Cuomo's governing style was centralized and intense. Key aides such as Melissa DeRosa formed a tight inner circle. He clashed at times with New York City's mayor, Bill de Blasio, and negotiated forcefully with legislative leaders Andrea Stewart-Cousins and Carl Heastie. The Moreland Commission to Investigate Public Corruption, which he convened in 2013 and later disbanded in 2014, became a flashpoint for critics. Longtime aide Joe Percoco's 2018 corruption conviction added to questions about the culture around the executive chamber, though Cuomo was not charged.
Leadership During Crises
Cuomo managed multiple emergencies, including Hurricane Irene, Superstorm Sandy, and other disasters that required coordination with federal officials and regional partners. During the COVID-19 pandemic, his daily briefings in 2020 made him a national figure. He worked closely with neighboring governors such as Phil Murphy and Ned Lamont on regional policies, invoked protective measures dubbed "Matilda's Law" to safeguard vulnerable residents, and navigated contentious issues around testing, hospital capacity, and reopening. His administration's handling of nursing home data later became the subject of intense debate and investigation, including a report by the New York Attorney General that found the state undercounted certain deaths.
Resignation and Aftermath
In 2021, a report from Attorney General Letitia James concluded that Cuomo had sexually harassed multiple women in the workplace.
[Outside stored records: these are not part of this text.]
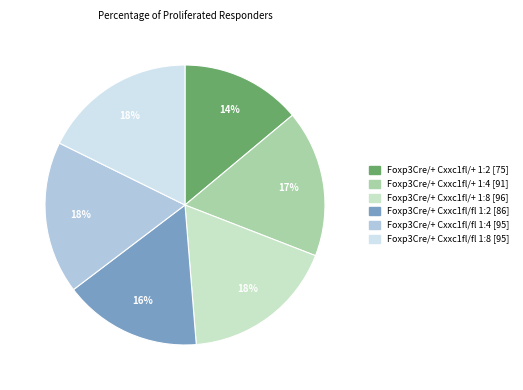

What percentage is the Foxp3Cre/+ Cxxc1fl/fl 1:4 slice, to the nearest percent?

18%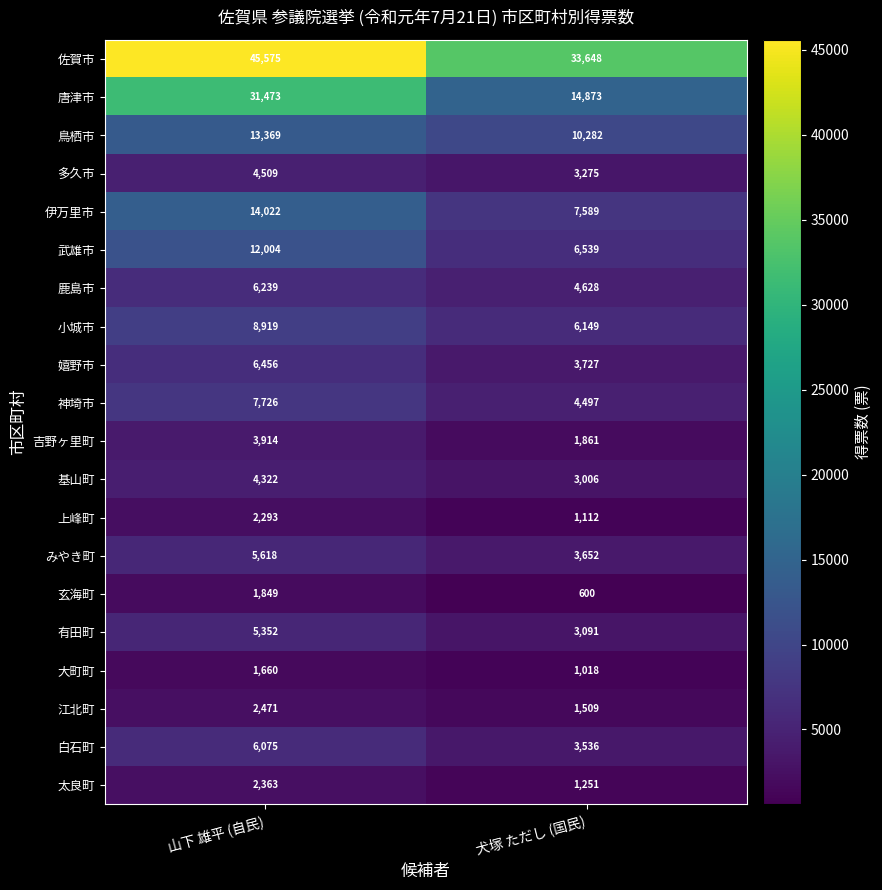

What is the difference between the highest and lowest values at 山下 雄平 (自民)?

43915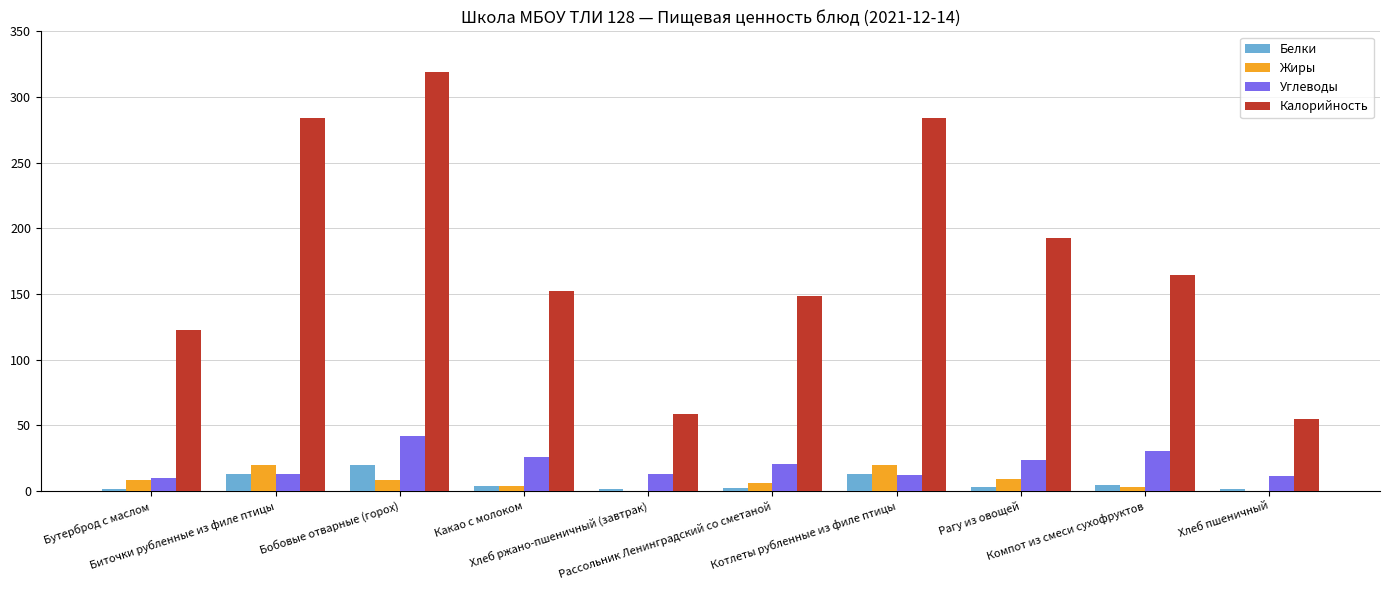

What is the maximum value for Калорийность?

318.8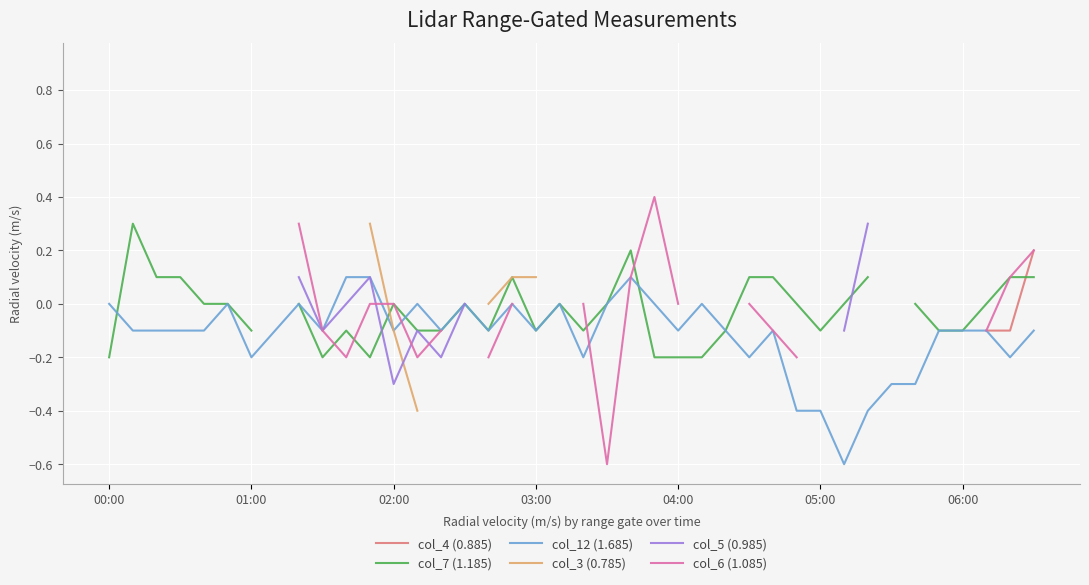

True or false: col_12 (1.685) has a value of -0.1 at 04:00.

True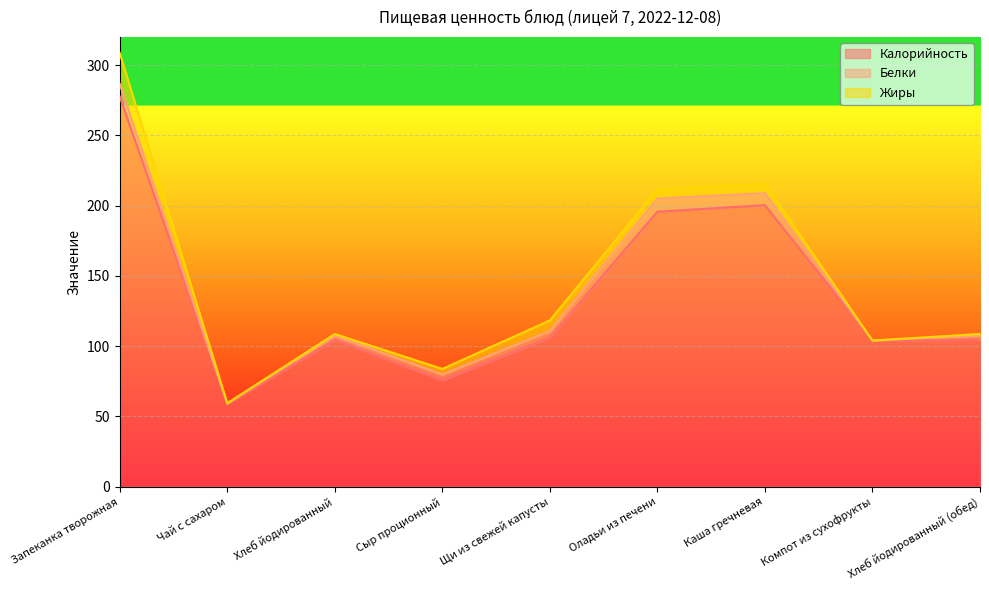

How many interior local peaks does the Белки series have?

1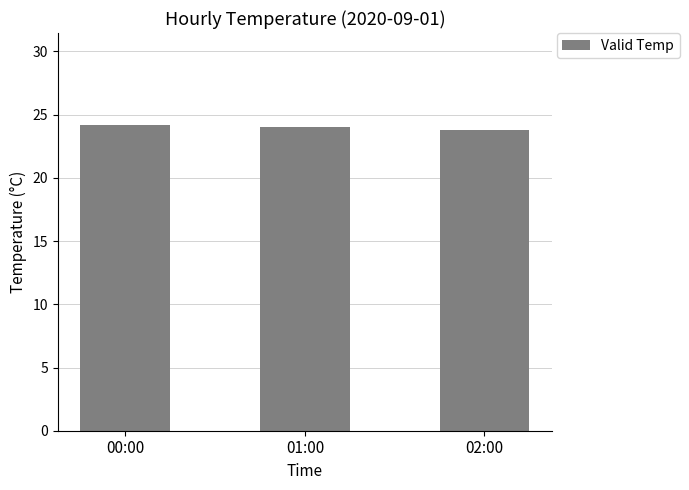

What is the average value?

24.0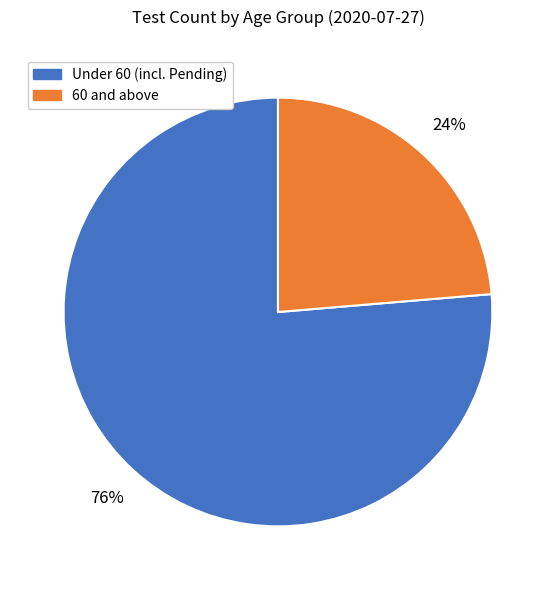

Does any single category account for the majority?

Yes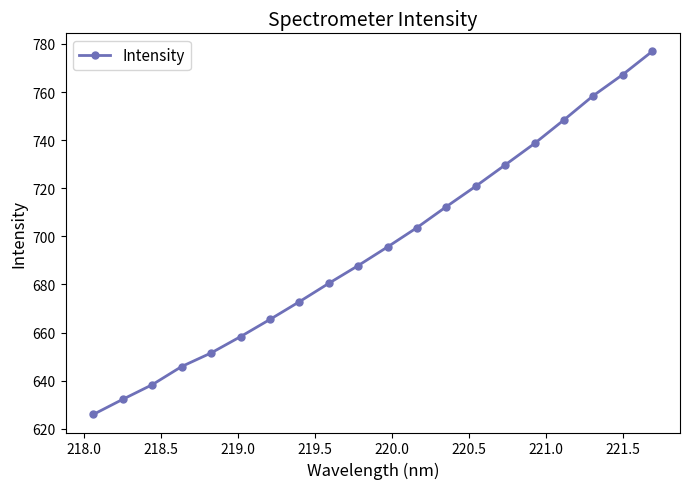

Reading right to left, what are all the values shown in this chart?

776.9	767.2	758.5	748.4	738.6	729.7	720.8	712.3	703.6	695.6	687.8	680.5	672.8	665.4	658.3	651.5	645.9	638.3	632.3	626.0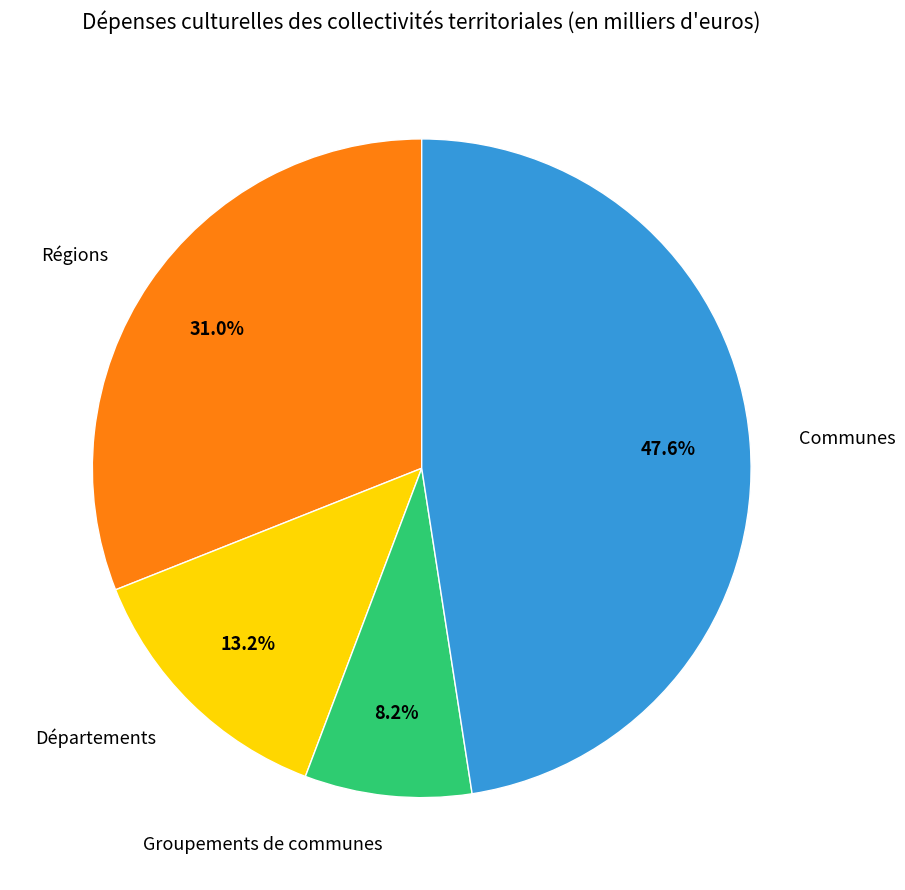

Which has a higher value, Groupements de communes or Communes?

Communes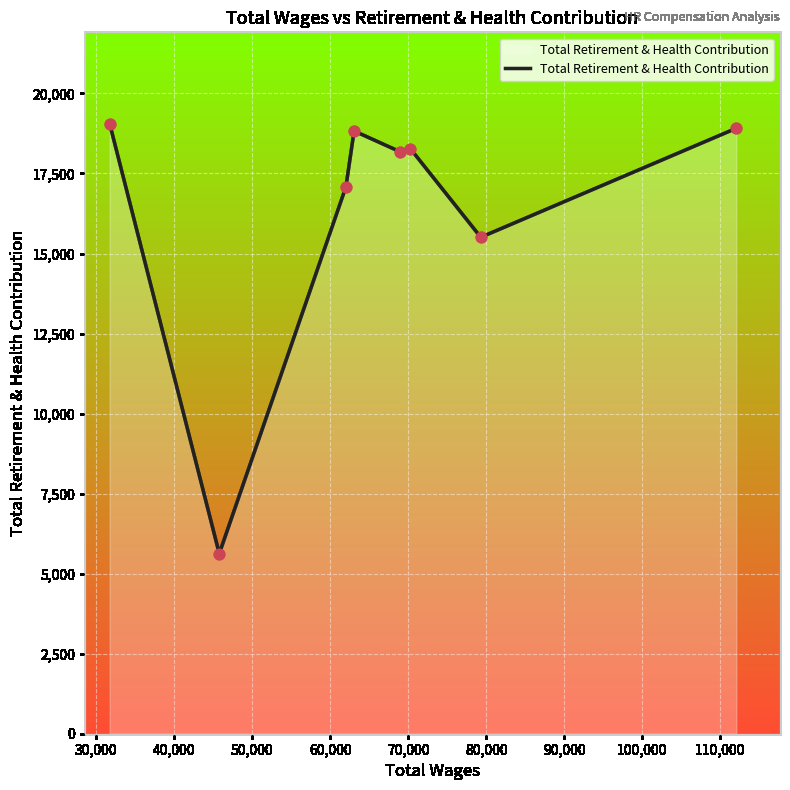

What is the difference between the maximum and minimum values?

13427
Cuomo denied intent to harass but faced mounting calls to resign from national and state leaders. He stepped down on August 24, 2021; Lieutenant Governor Kathy Hochul succeeded him, becoming New York's first female governor. Some prosecutors later declined to pursue criminal charges while noting allegations were credible; the political and personal fallout remained significant. After leaving office, Cuomo kept a public presence through occasional speeches and media appearances while contesting aspects of the findings and defending his record.
Personal Life and Publications
Cuomo married Kerry Kennedy in 1990; they divorced in 2005. The couple has three daughters, a central focus of his personal life. He later had a long-term relationship with television personality Sandra Lee that ended in 2019. Family ties, including those to the Kennedy family and to his parents' legacy, have been integral to his public identity. He authored "All Things Possible: Setbacks and Success in Politics and Life" (2014) and "American Crisis: Leadership Lessons from the COVID-19 Pandemic" (2020), reflecting on governing, resilience, and the dynamics of power.
Legacy
Andrew Cuomo's career spans nonprofit innovation, federal housing policy, statewide law enforcement, and a decade as governor marked by large-scale projects and sweeping social legislation. He cultivated an image as a pragmatic, tough operator capable of moving complex agendas, while controversies over ethics, transparency, and workplace culture ultimately reshaped how many New Yorkers judged his methods and results. The people around him, parents Mario and Matilda Cuomo, siblings including Chris Cuomo, political allies and rivals, aides like Melissa DeRosa, and successors such as Kathy Hochul, formed the constellation that defined both his ascent and his fall, anchoring a legacy as consequential as it is contested.